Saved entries
▼

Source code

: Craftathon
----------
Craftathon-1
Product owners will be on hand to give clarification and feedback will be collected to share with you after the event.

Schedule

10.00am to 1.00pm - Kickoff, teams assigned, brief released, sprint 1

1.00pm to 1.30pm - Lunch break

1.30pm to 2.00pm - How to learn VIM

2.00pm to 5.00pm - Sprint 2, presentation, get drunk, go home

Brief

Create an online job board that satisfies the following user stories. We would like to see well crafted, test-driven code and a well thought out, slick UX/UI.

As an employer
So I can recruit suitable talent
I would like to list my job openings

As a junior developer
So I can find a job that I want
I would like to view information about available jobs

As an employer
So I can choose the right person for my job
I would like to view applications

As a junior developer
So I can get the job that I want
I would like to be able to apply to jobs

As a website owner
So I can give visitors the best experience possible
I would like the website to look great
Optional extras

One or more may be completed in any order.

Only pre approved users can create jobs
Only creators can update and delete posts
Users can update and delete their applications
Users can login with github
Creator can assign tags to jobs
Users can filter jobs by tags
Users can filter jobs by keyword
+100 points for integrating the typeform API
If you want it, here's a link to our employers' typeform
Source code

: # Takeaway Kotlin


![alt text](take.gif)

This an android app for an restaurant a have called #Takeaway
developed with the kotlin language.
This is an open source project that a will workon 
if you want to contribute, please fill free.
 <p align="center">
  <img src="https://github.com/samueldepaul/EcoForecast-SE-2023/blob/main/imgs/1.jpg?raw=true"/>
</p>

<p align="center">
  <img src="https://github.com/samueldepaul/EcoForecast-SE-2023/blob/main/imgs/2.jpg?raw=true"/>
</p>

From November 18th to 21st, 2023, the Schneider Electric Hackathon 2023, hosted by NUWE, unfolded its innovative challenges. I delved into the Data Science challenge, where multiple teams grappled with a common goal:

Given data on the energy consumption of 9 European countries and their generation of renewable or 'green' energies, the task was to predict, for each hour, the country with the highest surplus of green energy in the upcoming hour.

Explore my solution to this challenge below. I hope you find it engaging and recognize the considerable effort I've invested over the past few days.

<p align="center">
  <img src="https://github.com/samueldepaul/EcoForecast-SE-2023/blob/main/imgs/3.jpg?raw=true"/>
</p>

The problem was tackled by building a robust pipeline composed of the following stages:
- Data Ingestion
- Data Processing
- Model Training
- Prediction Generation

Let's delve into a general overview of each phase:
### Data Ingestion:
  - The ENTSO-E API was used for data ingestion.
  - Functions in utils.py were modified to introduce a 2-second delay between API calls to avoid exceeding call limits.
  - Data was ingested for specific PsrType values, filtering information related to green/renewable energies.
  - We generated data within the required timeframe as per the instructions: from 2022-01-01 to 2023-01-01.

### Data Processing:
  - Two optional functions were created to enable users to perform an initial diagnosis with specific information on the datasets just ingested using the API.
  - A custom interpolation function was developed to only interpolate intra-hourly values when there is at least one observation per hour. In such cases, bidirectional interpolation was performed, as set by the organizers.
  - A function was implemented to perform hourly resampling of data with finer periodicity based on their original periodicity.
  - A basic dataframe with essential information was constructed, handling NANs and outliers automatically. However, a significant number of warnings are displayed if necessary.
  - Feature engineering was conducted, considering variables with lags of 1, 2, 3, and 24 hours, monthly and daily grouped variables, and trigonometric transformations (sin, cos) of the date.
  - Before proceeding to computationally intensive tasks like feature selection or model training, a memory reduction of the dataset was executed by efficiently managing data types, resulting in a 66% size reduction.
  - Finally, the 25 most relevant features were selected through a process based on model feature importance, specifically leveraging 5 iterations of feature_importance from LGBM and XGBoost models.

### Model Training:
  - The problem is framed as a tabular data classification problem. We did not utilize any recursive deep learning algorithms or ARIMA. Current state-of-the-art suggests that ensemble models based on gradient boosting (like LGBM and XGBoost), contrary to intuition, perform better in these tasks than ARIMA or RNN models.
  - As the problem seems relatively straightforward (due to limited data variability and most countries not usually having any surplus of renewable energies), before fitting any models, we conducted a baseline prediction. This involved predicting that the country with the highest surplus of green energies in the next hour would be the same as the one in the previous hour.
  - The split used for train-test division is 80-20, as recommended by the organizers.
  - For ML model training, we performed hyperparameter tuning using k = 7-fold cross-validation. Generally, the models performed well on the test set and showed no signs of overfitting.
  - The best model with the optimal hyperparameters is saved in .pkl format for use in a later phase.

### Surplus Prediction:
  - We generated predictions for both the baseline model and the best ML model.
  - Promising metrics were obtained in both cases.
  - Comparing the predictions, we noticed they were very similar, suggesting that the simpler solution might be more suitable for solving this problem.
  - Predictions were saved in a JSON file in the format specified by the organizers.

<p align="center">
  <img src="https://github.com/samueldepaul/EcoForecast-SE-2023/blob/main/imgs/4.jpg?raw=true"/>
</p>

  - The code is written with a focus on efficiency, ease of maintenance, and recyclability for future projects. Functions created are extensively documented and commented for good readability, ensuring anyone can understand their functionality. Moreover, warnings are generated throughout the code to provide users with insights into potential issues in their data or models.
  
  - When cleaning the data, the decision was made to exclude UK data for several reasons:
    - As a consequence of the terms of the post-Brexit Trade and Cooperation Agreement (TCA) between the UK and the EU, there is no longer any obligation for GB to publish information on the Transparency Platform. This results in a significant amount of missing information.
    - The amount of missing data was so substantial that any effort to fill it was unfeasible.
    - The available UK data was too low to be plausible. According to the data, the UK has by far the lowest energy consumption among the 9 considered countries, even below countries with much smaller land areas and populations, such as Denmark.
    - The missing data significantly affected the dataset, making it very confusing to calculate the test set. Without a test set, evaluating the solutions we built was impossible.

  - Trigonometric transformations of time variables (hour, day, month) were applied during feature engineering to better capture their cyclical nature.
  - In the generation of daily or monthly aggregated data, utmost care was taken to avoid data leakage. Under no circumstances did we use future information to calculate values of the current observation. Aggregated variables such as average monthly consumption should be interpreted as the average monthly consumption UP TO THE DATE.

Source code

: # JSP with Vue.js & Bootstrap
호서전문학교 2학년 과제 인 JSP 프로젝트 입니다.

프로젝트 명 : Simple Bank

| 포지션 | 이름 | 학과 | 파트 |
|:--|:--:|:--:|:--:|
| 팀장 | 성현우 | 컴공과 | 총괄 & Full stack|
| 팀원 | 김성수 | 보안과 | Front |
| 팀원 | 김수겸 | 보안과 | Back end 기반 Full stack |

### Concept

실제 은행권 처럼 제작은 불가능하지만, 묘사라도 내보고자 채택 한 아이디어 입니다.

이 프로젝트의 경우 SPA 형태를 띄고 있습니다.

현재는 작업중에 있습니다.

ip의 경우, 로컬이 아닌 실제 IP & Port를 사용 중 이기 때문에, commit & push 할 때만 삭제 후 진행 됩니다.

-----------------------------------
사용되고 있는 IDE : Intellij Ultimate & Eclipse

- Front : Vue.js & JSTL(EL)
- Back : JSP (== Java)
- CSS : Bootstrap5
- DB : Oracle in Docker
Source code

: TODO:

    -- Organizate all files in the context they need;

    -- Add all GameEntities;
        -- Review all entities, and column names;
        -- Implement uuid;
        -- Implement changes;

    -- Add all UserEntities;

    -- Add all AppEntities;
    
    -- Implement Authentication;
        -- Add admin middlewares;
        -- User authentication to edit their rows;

▲

## Problem details
Rewrite the records above, changing every "Craftathon" to "Codeathon" and leaving everything else as it is.

## Output below
Source code

: Codeathon
----------
Codeathon-1
Product owners will be on hand to give clarification and feedback will be collected to share with you after the event.

Schedule

10.00am to 1.00pm - Kickoff, teams assigned, brief released, sprint 1

1.00pm to 1.30pm - Lunch break

1.30pm to 2.00pm - How to learn VIM

2.00pm to 5.00pm - Sprint 2, presentation, get drunk, go home

Brief

Create an online job board that satisfies the following user stories. We would like to see well crafted, test-driven code and a well thought out, slick UX/UI.

As an employer
So I can recruit suitable talent
I would like to list my job openings

As a junior developer
So I can find a job that I want
I would like to view information about available jobs

As an employer
So I can choose the right person for my job
I would like to view applications

As a junior developer
So I can get the job that I want
I would like to be able to apply to jobs

As a website owner
So I can give visitors the best experience possible
I would like the website to look great
Optional extras

One or more may be completed in any order.

Only pre approved users can create jobs
Only creators can update and delete posts
Users can update and delete their applications
Users can login with github
Creator can assign tags to jobs
Users can filter jobs by tags
Users can filter jobs by keyword
+100 points for integrating the typeform API
If you want it, here's a link to our employers' typeform
Source code

: # Takeaway Kotlin


![alt text](take.gif)

This an android app for an restaurant a have called #Takeaway
developed with the kotlin language.
This is an open source project that a will workon 
if you want to contribute, please fill free.
 <p align="center">
  <img src="https://github.com/samueldepaul/EcoForecast-SE-2023/blob/main/imgs/1.jpg?raw=true"/>
</p>

<p align="center">
  <img src="https://github.com/samueldepaul/EcoForecast-SE-2023/blob/main/imgs/2.jpg?raw=true"/>
</p>

From November 18th to 21st, 2023, the Schneider Electric Hackathon 2023, hosted by NUWE, unfolded its innovative challenges. I delved into the Data Science challenge, where multiple teams grappled with a common goal:

Given data on the energy consumption of 9 European countries and their generation of renewable or 'green' energies, the task was to predict, for each hour, the country with the highest surplus of green energy in the upcoming hour.

Explore my solution to this challenge below. I hope you find it engaging and recognize the considerable effort I've invested over the past few days.

<p align="center">
  <img src="https://github.com/samueldepaul/EcoForecast-SE-2023/blob/main/imgs/3.jpg?raw=true"/>
</p>

The problem was tackled by building a robust pipeline composed of the following stages:
- Data Ingestion
- Data Processing
- Model Training
- Prediction Generation

Let's delve into a general overview of each phase:
### Data Ingestion:
  - The ENTSO-E API was used for data ingestion.
  - Functions in utils.py were modified to introduce a 2-second delay between API calls to avoid exceeding call limits.
  - Data was ingested for specific PsrType values, filtering information related to green/renewable energies.
  - We generated data within the required timeframe as per the instructions: from 2022-01-01 to 2023-01-01.

### Data Processing:
  - Two optional functions were created to enable users to perform an initial diagnosis with specific information on the datasets just ingested using the API.
  - A custom interpolation function was developed to only interpolate intra-hourly values when there is at least one observation per hour. In such cases, bidirectional interpolation was performed, as set by the organizers.
  - A function was implemented to perform hourly resampling of data with finer periodicity based on their original periodicity.
  - A basic dataframe with essential information was constructed, handling NANs and outliers automatically. However, a significant number of warnings are displayed if necessary.
  - Feature engineering was conducted, considering variables with lags of 1, 2, 3, and 24 hours, monthly and daily grouped variables, and trigonometric transformations (sin, cos) of the date.
  - Before proceeding to computationally intensive tasks like feature selection or model training, a memory reduction of the dataset was executed by efficiently managing data types, resulting in a 66% size reduction.
  - Finally, the 25 most relevant features were selected through a process based on model feature importance, specifically leveraging 5 iterations of feature_importance from LGBM and XGBoost models.

### Model Training:
  - The problem is framed as a tabular data classification problem. We did not utilize any recursive deep learning algorithms or ARIMA. Current state-of-the-art suggests that ensemble models based on gradient boosting (like LGBM and XGBoost), contrary to intuition, perform better in these tasks than ARIMA or RNN models.
  - As the problem seems relatively straightforward (due to limited data variability and most countries not usually having any surplus of renewable energies), before fitting any models, we conducted a baseline prediction. This involved predicting that the country with the highest surplus of green energies in the next hour would be the same as the one in the previous hour.
  - The split used for train-test division is 80-20, as recommended by the organizers.
  - For ML model training, we performed hyperparameter tuning using k = 7-fold cross-validation. Generally, the models performed well on the test set and showed no signs of overfitting.
  - The best model with the optimal hyperparameters is saved in .pkl format for use in a later phase.

### Surplus Prediction:
  - We generated predictions for both the baseline model and the best ML model.
  - Promising metrics were obtained in both cases.
  - Comparing the predictions, we noticed they were very similar, suggesting that the simpler solution might be more suitable for solving this problem.
  - Predictions were saved in a JSON file in the format specified by the organizers.

<p align="center">
  <img src="https://github.com/samueldepaul/EcoForecast-SE-2023/blob/main/imgs/4.jpg?raw=true"/>
</p>

  - The code is written with a focus on efficiency, ease of maintenance, and recyclability for future projects. Functions created are extensively documented and commented for good readability, ensuring anyone can understand their functionality. Moreover, warnings are generated throughout the code to provide users with insights into potential issues in their data or models.
  
  - When cleaning the data, the decision was made to exclude UK data for several reasons:
    - As a consequence of the terms of the post-Brexit Trade and Cooperation Agreement (TCA) between the UK and the EU, there is no longer any obligation for GB to publish information on the Transparency Platform. This results in a significant amount of missing information.
    - The amount of missing data was so substantial that any effort to fill it was unfeasible.
    - The available UK data was too low to be plausible. According to the data, the UK has by far the lowest energy consumption among the 9 considered countries, even below countries with much smaller land areas and populations, such as Denmark.
    - The missing data significantly affected the dataset, making it very confusing to calculate the test set. Without a test set, evaluating the solutions we built was impossible.

  - Trigonometric transformations of time variables (hour, day, month) were applied during feature engineering to better capture their cyclical nature.
  - In the generation of daily or monthly aggregated data, utmost care was taken to avoid data leakage. Under no circumstances did we use future information to calculate values of the current observation. Aggregated variables such as average monthly consumption should be interpreted as the average monthly consumption UP TO THE DATE.

Source code

: # JSP with Vue.js & Bootstrap
호서전문학교 2학년 과제 인 JSP 프로젝트 입니다.

프로젝트 명 : Simple Bank

| 포지션 | 이름 | 학과 | 파트 |
|:--|:--:|:--:|:--:|
| 팀장 | 성현우 | 컴공과 | 총괄 & Full stack|
| 팀원 | 김성수 | 보안과 | Front |
| 팀원 | 김수겸 | 보안과 | Back end 기반 Full stack |

### Concept

실제 은행권 처럼 제작은 불가능하지만, 묘사라도 내보고자 채택 한 아이디어 입니다.

이 프로젝트의 경우 SPA 형태를 띄고 있습니다.

현재는 작업중에 있습니다.

ip의 경우, 로컬이 아닌 실제 IP & Port를 사용 중 이기 때문에, commit & push 할 때만 삭제 후 진행 됩니다.

-----------------------------------
사용되고 있는 IDE : Intellij Ultimate & Eclipse

- Front : Vue.js & JSTL(EL)
- Back : JSP (== Java)
- CSS : Bootstrap5
- DB : Oracle in Docker
Source code

: TODO:

    -- Organizate all files in the context they need;

    -- Add all GameEntities;
        -- Review all entities, and column names;
        -- Implement uuid;
        -- Implement changes;

    -- Add all UserEntities;

    -- Add all AppEntities;
    
    -- Implement Authentication;
        -- Add admin middlewares;
        -- User authentication to edit their rows;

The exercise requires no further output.